In the waiting area with my copy of Metro,  I felt the stinging anxiety of waiting again, just like every time  before. Everything hangs on so few words.
By 9am the clinic had begun to get crowded; youngish women with gynae problems still hoping for children, and older women like me hoping for a bit more life.
I continually imagine meeting with the doctor; her clean, bright face, they way she will welcome me,  we’ll sit down feeling fairly formal almost as if it was a job interview, she’ll look away for a few moments at the screen or go through some papers then she will speak –  words that mean everything, more than “I love you” or “will you marry me?” ever meant.
“Come Holy Ghost our souls inspire,” we said on Sunday. Where is it when you need it. Banished by  panic is the answer.
The Metro headline reads: “Football is a matter of life and death says Sol.”
Sitting here too early in the morning is a matter of life and death. I wonder who Sol is with his silly words.
How many women have passed through here and died? Tell myself I have got to stop being afraid of death as that is the only way to live.
The nurse from Belfast I saw on the Victor Bonney Ward goes past. When I had my original op she used to come and stand at the bottom of my bed in the morning looking furious and dressed up  like an admiral. She was part of my morphine dream.  I saw her again last August and she seemed to have been demoted to mere nurse.
There is the same young male receptionist. I wonder how he sticks it. A chav girl  comes in with bottle tan and wearing a vest covered in sparkling sequins.

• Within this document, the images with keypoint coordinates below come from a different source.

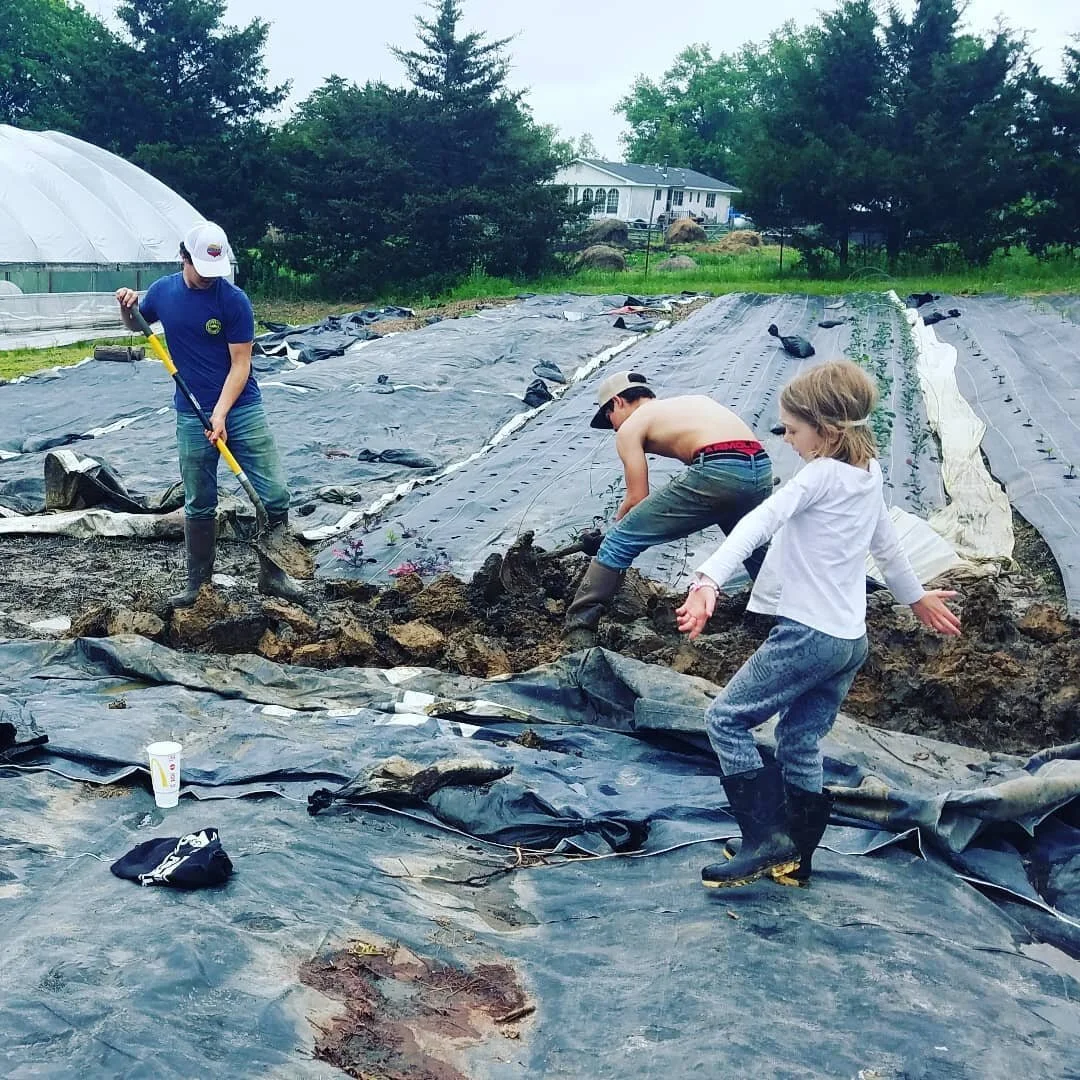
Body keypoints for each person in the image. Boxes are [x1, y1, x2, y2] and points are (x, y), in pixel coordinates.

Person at [676, 359, 961, 889]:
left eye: (792, 429)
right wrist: (915, 597)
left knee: (725, 720)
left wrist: (709, 579)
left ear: (826, 431)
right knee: (799, 740)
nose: (786, 438)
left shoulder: (820, 474)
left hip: (808, 635)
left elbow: (760, 521)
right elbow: (887, 545)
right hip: (849, 641)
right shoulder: (868, 473)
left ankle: (764, 840)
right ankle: (796, 857)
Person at [115, 221, 303, 607]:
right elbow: (137, 325)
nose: (208, 277)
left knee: (274, 495)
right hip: (191, 413)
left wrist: (219, 414)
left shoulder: (233, 300)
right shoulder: (163, 292)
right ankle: (197, 586)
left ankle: (273, 576)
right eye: (201, 268)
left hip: (241, 408)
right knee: (199, 501)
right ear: (183, 257)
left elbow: (241, 364)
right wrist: (127, 307)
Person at [564, 370, 773, 648]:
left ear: (617, 402)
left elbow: (637, 497)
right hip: (760, 469)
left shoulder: (629, 427)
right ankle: (786, 614)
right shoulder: (691, 402)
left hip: (718, 469)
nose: (612, 426)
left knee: (618, 542)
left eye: (608, 416)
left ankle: (577, 632)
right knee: (752, 545)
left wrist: (613, 532)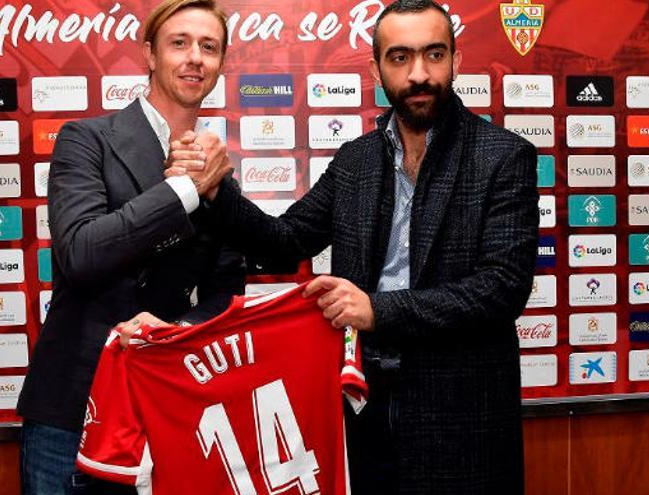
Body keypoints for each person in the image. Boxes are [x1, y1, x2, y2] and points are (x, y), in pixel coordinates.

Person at [159, 0, 539, 492]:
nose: (419, 74)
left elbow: (501, 289)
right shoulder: (356, 159)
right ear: (376, 68)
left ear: (456, 61)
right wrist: (216, 190)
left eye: (434, 55)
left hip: (463, 416)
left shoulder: (504, 156)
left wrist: (376, 310)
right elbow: (285, 242)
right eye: (400, 58)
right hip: (362, 408)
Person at [16, 0, 244, 493]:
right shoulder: (86, 139)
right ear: (150, 55)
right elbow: (81, 254)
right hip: (73, 408)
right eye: (178, 43)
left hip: (168, 404)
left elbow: (226, 293)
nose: (194, 58)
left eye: (209, 47)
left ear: (222, 64)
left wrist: (175, 331)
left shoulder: (219, 172)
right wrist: (182, 192)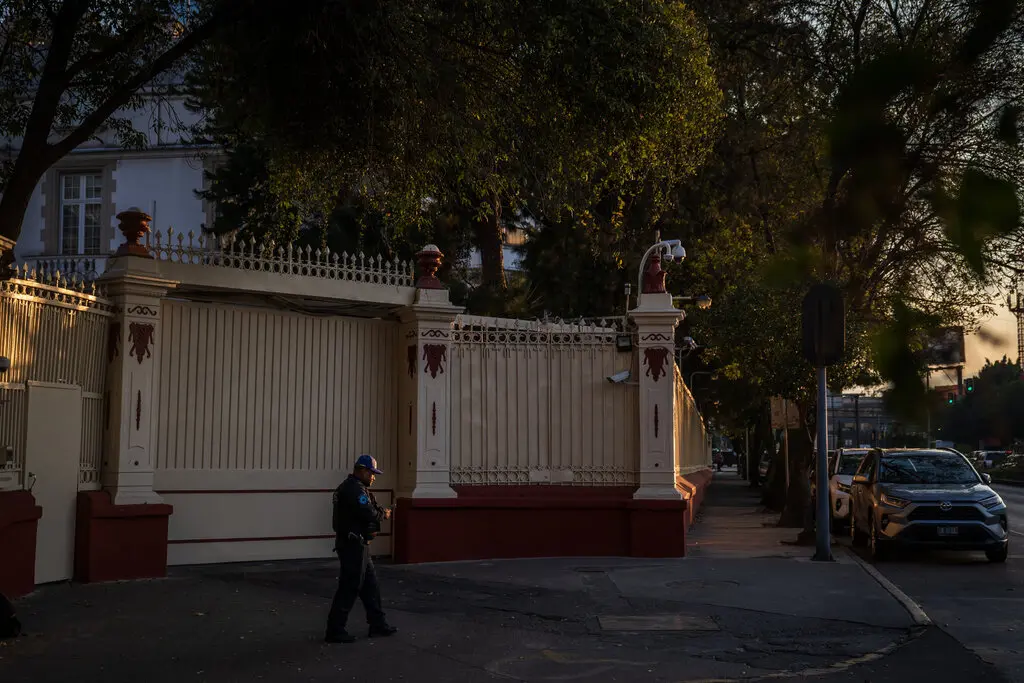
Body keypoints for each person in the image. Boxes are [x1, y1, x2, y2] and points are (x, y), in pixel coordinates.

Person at [324, 454, 397, 644]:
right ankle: (335, 629)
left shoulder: (355, 488)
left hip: (358, 545)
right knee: (349, 587)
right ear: (363, 471)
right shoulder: (354, 490)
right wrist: (384, 514)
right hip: (352, 545)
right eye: (372, 473)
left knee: (370, 586)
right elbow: (368, 512)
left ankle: (378, 624)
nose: (373, 477)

Then I am moved a bit nearer to the doctors’ consulting rooms.  There are nine of us in this new waiting area, two of us English, one Scot, the rest veiled, sitting with anxious looking men. The Belfast nurse notices me and a smile flits across her lumpy  features. Perhaps she recognises me or my note-pad.
Then I am in with the doctor, a very young man I haven’t seen before. He welcomes me, we sit, he looks at the screen and says, “Everything is fine from the blood test. Any problems?”
Tell him I had a short period of constipation and got really worried about it thinking that the cancer had returned. As I speak realise I am getting emotional and struggle to control it. That is very embarrassing. Tell him I am taking Asprin to try to prevent the cancer returning. Not a good idea he says, thirty percent get a stomach bleed. He wouldn’t do it. That thirty percent again, only that number survive this cancer longer than five years.
All over in about ten seconds and I am out in the sunshine again, on my way to the Royal Academy for  "Varnishing Day," which these days means champaign.